Understandably unknown since this is a student film made with irreverent abandon. A parody and a satire about film-making. The producer's sole directive: "don't waste film".
The protagonists in this provincial story include a bell-ringer who keeps ringing his bell with his foot tied to a rope. There is Lidochka who churns milk. The country landscape is ordinary. There is a swing for the girl. And an endless train. A cliff-hanging suspense sequence is set at the rails where a damsel in distress is tied.
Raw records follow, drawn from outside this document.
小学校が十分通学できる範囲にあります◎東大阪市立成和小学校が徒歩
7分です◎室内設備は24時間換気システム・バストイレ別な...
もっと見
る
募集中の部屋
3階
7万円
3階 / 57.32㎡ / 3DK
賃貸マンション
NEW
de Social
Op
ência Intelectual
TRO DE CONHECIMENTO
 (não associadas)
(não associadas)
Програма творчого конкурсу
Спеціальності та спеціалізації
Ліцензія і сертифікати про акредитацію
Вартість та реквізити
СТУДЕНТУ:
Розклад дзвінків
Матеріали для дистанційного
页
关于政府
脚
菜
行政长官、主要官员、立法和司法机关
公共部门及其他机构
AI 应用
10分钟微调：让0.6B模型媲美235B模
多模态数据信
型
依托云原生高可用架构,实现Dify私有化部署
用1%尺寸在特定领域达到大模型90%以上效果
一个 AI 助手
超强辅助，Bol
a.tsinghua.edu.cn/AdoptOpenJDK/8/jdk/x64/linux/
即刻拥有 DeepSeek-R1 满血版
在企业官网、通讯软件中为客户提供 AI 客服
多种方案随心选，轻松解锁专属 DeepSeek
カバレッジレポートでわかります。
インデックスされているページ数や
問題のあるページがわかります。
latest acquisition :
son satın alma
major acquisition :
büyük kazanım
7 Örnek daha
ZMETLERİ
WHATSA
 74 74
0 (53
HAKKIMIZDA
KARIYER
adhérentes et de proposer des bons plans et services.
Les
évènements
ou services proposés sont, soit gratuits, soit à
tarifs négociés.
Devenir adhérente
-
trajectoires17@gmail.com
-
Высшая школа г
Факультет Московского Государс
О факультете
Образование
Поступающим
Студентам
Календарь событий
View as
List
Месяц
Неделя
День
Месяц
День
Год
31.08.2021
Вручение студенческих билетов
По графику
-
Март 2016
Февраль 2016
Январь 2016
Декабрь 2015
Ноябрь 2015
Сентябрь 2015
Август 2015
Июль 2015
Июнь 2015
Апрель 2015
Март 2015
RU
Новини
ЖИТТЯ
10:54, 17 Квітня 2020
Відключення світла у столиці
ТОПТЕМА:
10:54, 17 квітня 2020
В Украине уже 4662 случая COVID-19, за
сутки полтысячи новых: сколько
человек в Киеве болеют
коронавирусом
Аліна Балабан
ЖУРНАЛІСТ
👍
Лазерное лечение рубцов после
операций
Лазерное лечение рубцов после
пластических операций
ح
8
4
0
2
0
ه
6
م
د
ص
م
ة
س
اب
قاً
There is a real last minute rescue by the bell-ringer. "Tropical downpour" is created with a watering can on a tree branch.
Advice is given. "Typage!" "The mirror method" = actors imitating the director exactly. "Shoot real life like it is" = the passion in the kissing scene must be real, not simulated. And of course the bell-ringer wants to see the finished film immediately...
A little film made with a truly funny spirit.